On paper, the new process was set to increase efficiency, so Pets Corner trialled it. Martin confirms, “After running this new picking method for four weeks, Pets Corner has seen a big improvement in efficiency. The time taken to pick a wave is 38% faster. It’s a simple change, but it’s had a dramatic effect.”

Developing clustering as a tool for other warehouse customers.

Martin aims to standardise this new order clustering process so that other Balloon customers can take advantage of it.

He says, “We are creating a configurable, general-purpose model that can be parameterised for other customers. It will give them a number of options to choose from, so they can fully customise their warehouse clustering.”

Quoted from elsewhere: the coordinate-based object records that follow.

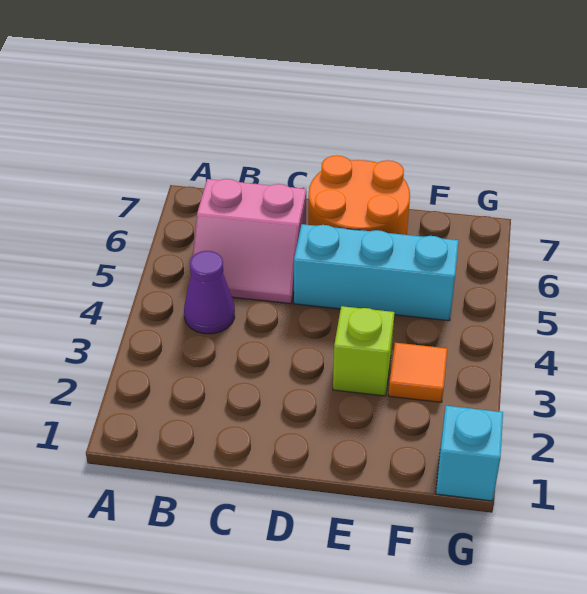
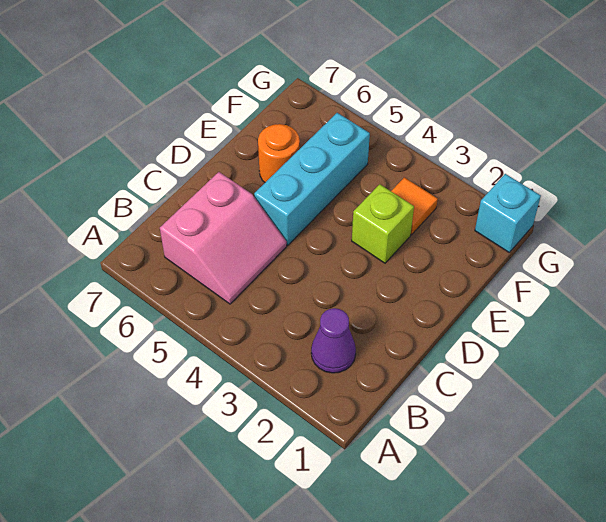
purple 1x1 cone [184,251,235,334] -> purple 1x1 cone moved to [311,308,356,373]
orange 2x2 round brick [308,155,410,235] -> orange 1x1 round brick [258,124,300,182]

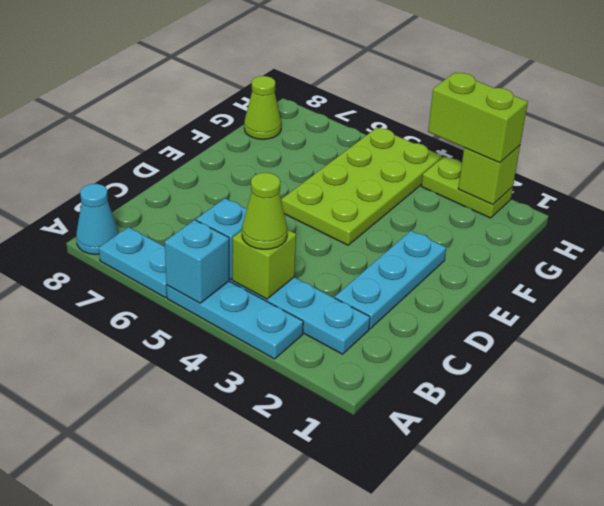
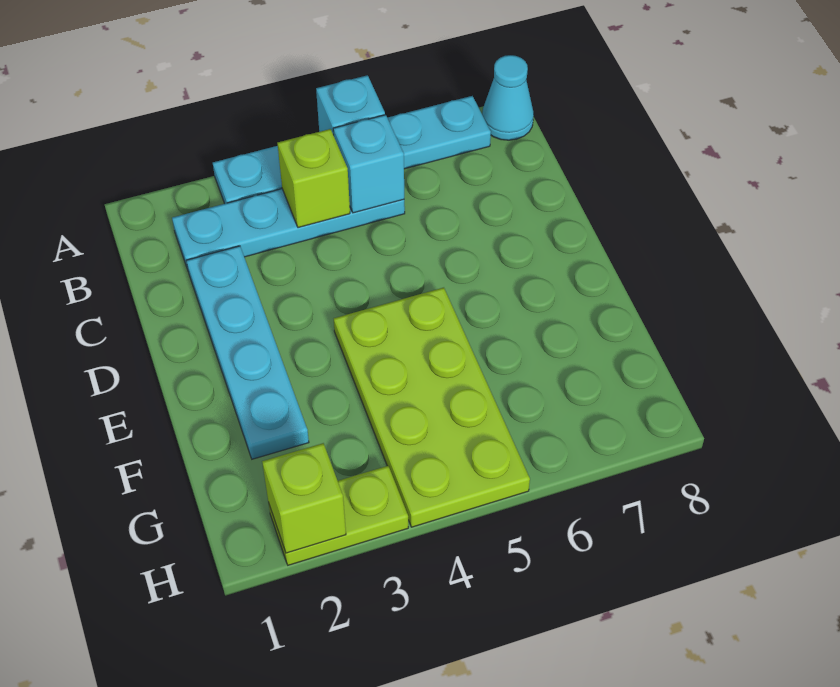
lime 1x1 cone [242,173,287,249] -> none
cyan 1x3 plate [335,231,446,329] -> cyan 1x4 plate [186,246,309,459]
lime 1x1 cone [244,76,281,139] -> none
lime 1x2 brick [428,73,528,163] -> none

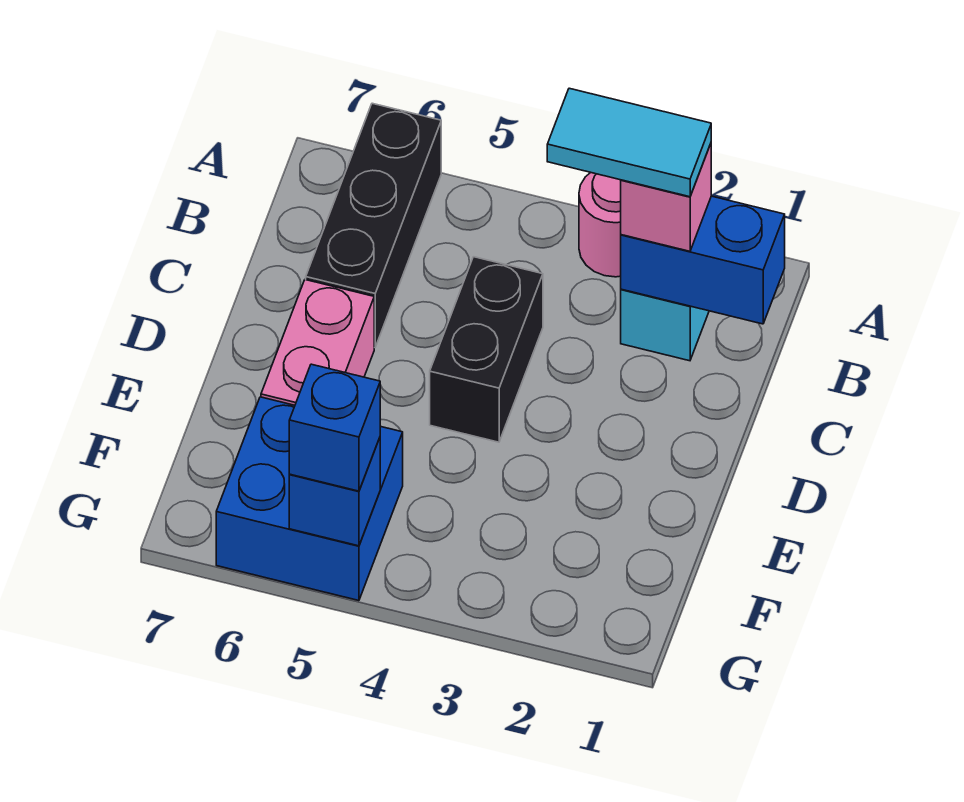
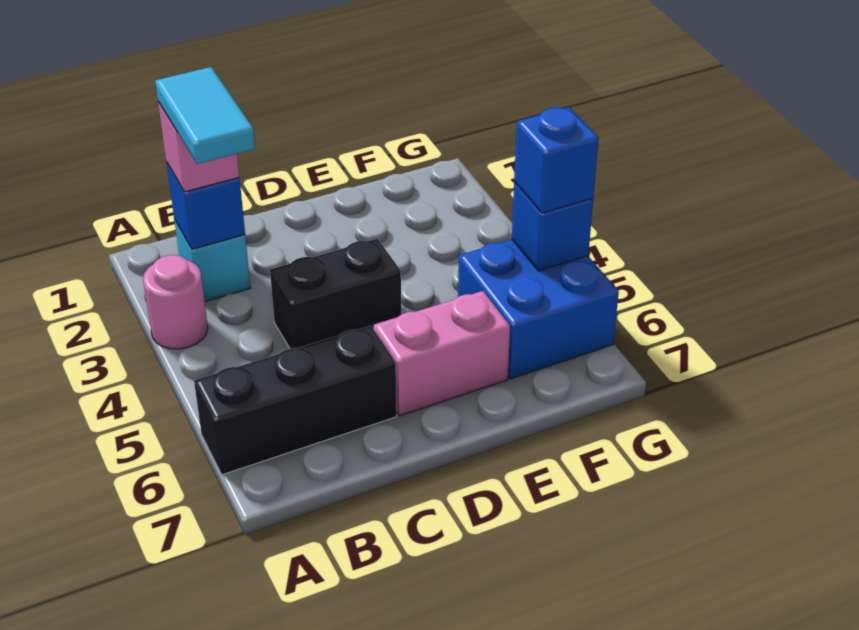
blue 1x2 brick [621,196,785,324] -> blue 1x1 brick [167,164,245,249]

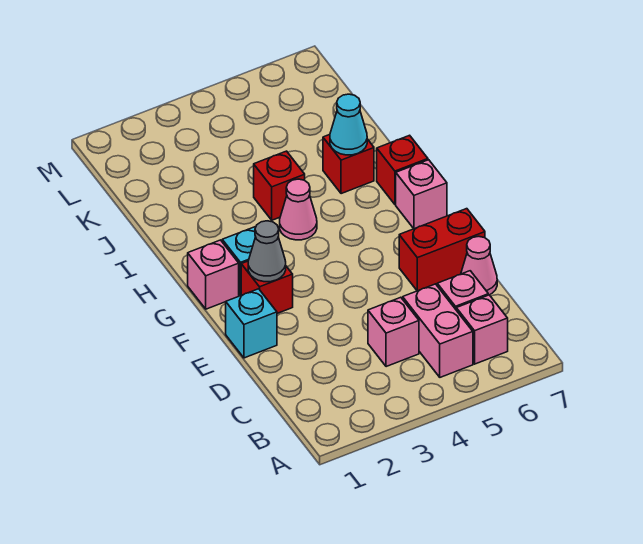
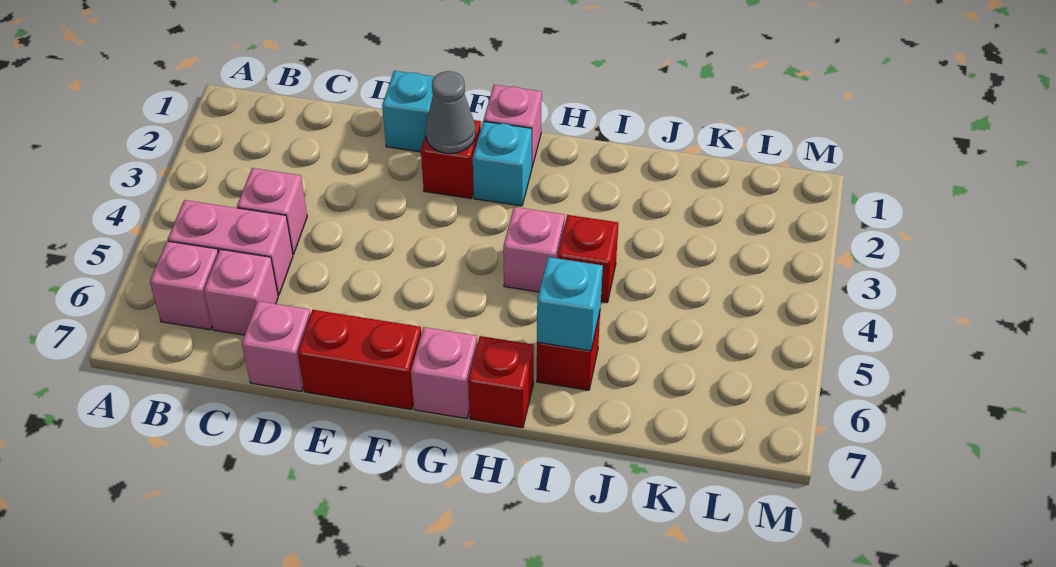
pink 1x1 cone [461,236,497,295] -> pink 1x1 brick [242,301,311,392]
red 1x2 brick [399,209,485,291] -> red 1x2 brick turned to [298,310,421,409]
pink 1x1 cone [280,179,317,240] -> pink 1x1 brick [503,207,565,292]
cyan 1x1 cone [330,94,367,155] -> cyan 1x1 brick [537,257,603,351]

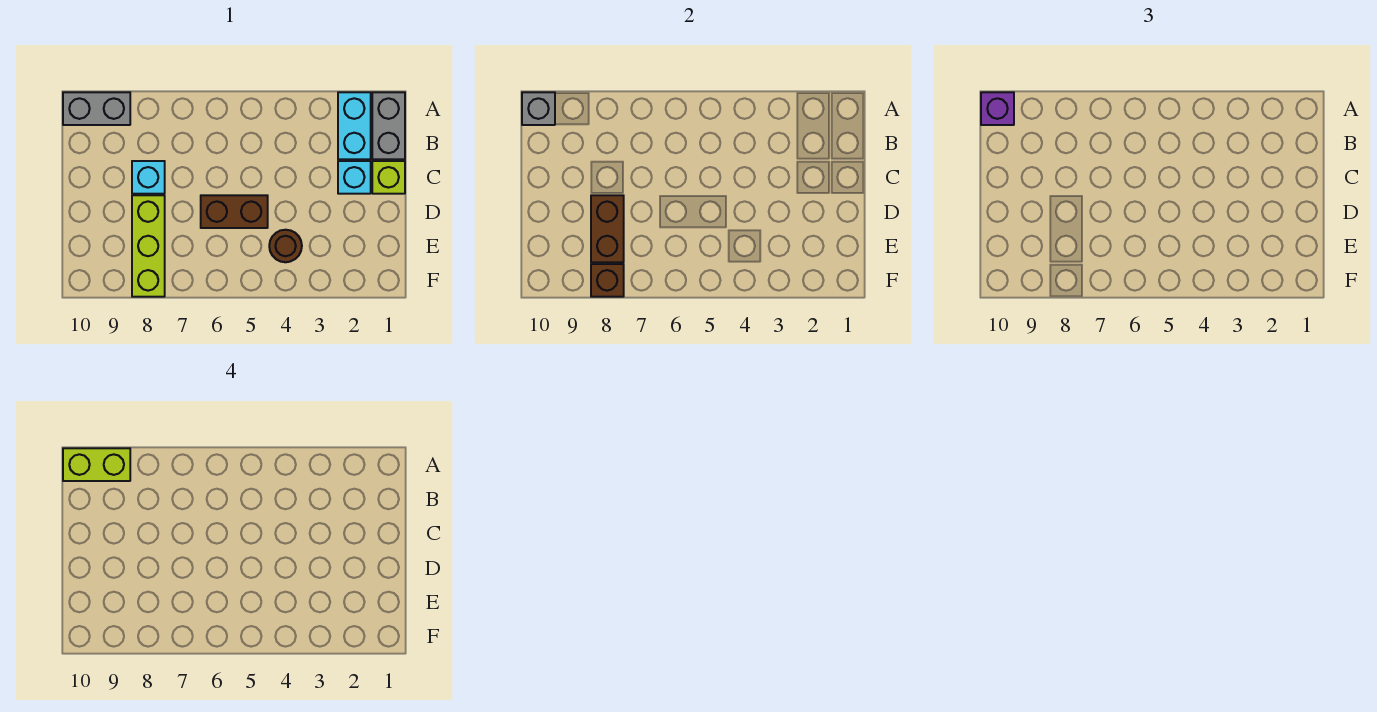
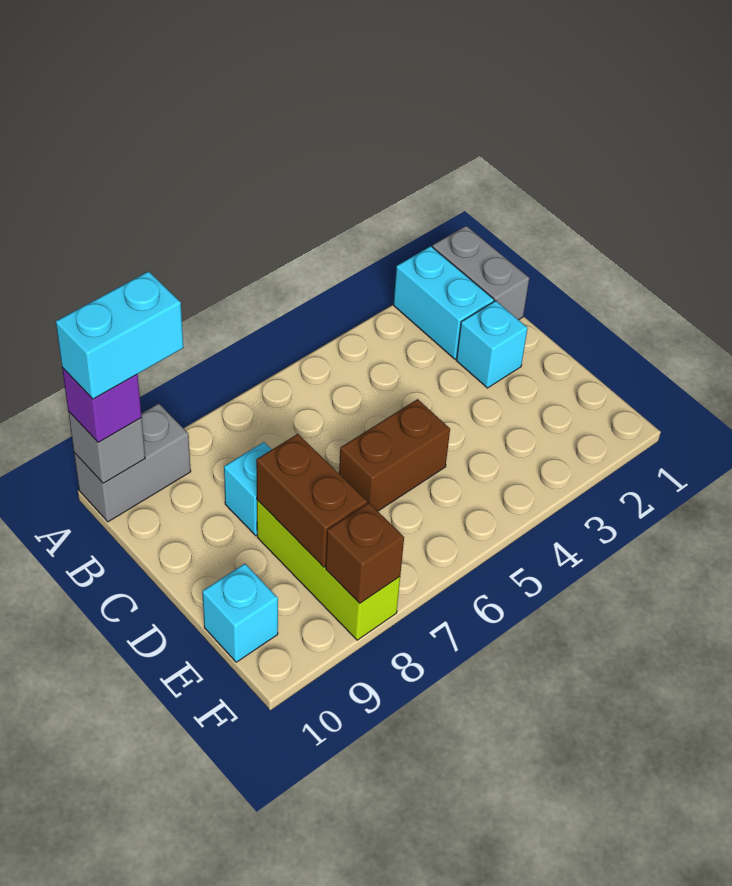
lime 1x2 brick [63,448,130,481] -> cyan 1x2 brick [56,271,183,399]
lime 1x1 brick [372,161,405,194] -> none
brown 1x1 round brick [269,230,302,262] -> none
none -> cyan 1x1 brick [202,564,278,662]

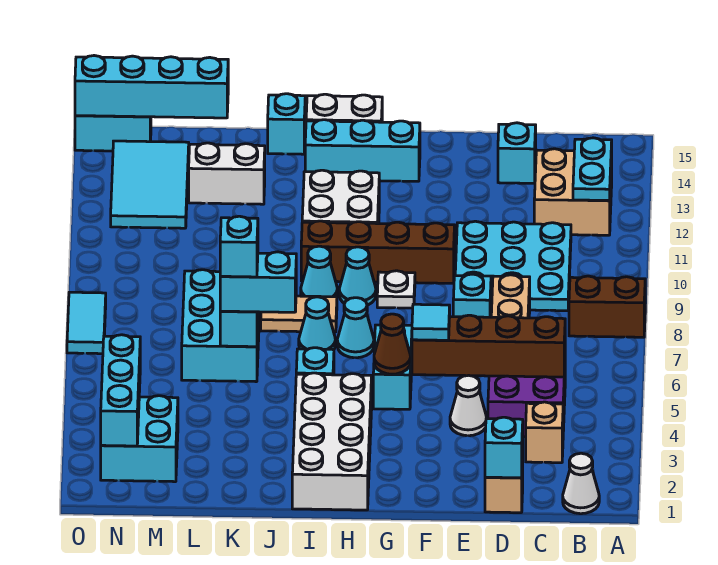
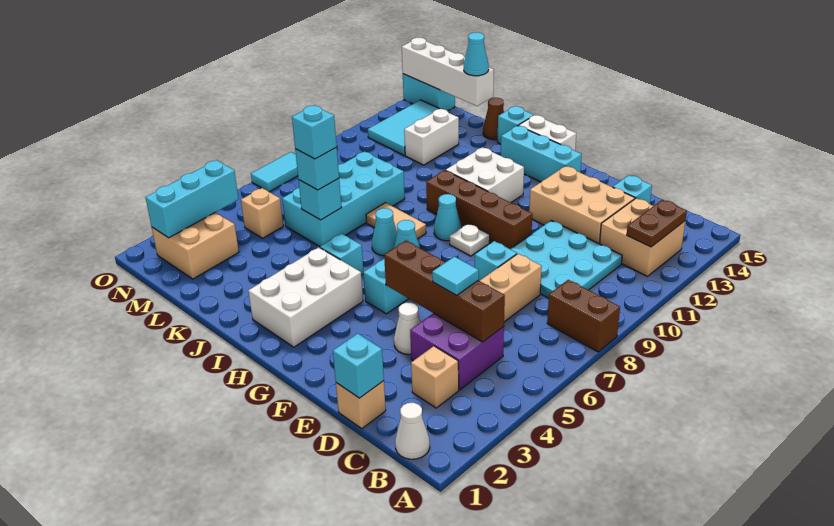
cyan 1x2 plate [573,138,612,201] -> brown 1x2 plate [627,200,687,247]
none -> tan 2x3 brick [529,166,635,244]
cyan 1x1 tile [412,304,450,340] -> cyan 1x1 tile moved to [432,257,479,295]
brown 1x1 cone [374,314,411,374] -> brown 1x1 cone moved to [483,98,504,140]
white 2x4 brick [292,373,372,510] -> white 2x3 brick [248,247,363,347]
cyan 1x1 cone [301,246,337,297] -> cyan 1x1 cone moved to [464,32,489,76]
cyan 1x2 brick [220,252,296,312] -> cyan 1x1 brick [295,148,339,190]
cyan 2x3 brick [182,270,260,382] -> cyan 2x4 brick [282,152,405,246]
white 1x2 brick [189,143,265,204] -> white 1x2 brick turned to [404,109,459,165]
cyan 1x4 brick [75,56,228,118] -> white 1x4 brick [402,38,494,106]
cyan 2x2 brick [101,396,178,482] -> tan 2x2 brick [152,212,239,279]
none -> tan 1x1 brick [241,188,283,238]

Balloon is building the solution as a cloud-based web function. The serverless function can be run on demand – called from the cloud infrastructure. The customer’s WMS will query its orders periodically, perhaps every 30 minutes, and the function will be run on those orders from the cloud. The solution then returns the optimised picking clusters to the customer’s WMS for actioning.

Martin is enthusiastic about the potential benefits for Balloon customers. He reasons, “For any of our customers that implement this, nothing needs to change with their own systems architecture. They don’t need to use servers, nor change or add any on premise infrastructure. All the hard work and processing is done in the cloud. And we can continually improve the cloud functionality while allowing customers’ businesses to continue unimpeded.”

With no need for any infrastructure, and only being called on demand, Balloon can also provide it at a much lower cost. Martin elaborates, “It won’t be a traditional licensing model. Instead, customers will be able to pay every time they cluster their orders, via usage-based subscription billing. That way, they only pay for what they wave. And because of that, there’s also an innate flexibility to scale things up or down as required.”

Martin has discussed the tool with several other customers, who are already keen to explore how it can increase their operational efficiency.

What’s next?

Martin is an experienced innovator, having previously created pioneering initiatives and change programmes for prior employers, including brewery and pub chain, BrewDog and luxury shoes, clothing and accessories manufacturer, Goodwin Smith.

He is excited to be steering Balloon’s approach to solving a number of optimisation problems in the warehouse. He says, “I think what’s most exciting is there are so many efficiency problems we can address. For example, bin packing problems where we can determine the most efficient way of packing items into the optimal number of shipping cartons. It might not just be based on the smallest boxes, or the fewest cartons, but perhaps according to favourable shipping rates.”

Creating greater efficiency is a continuous improvement task. Says Martin, “The next stage for Pets Corner is to evaluate other areas of improvement – perhaps looking at multi line orders or considering the effects of starting pick routes at different places throughout the warehouse.”

Continuing to build out the functionality for Pets Corner like this is characteristic of how Balloon approaches its partnership with customers. Says Martin, “Our aim for all our customers is to make them as successful as possible, and our consultants deliver value for them by driving growth through these sorts of innovations.”

Martin and some of Balloon’s data science and software engineering graduates are already tackling other innovation projects. Ideas in the pipeline or already underway include solving pick path optimisation problems and  addressing stock counting challenges. There are also some distinctly customer-specific solutions, like minimising waste for a manufacturer.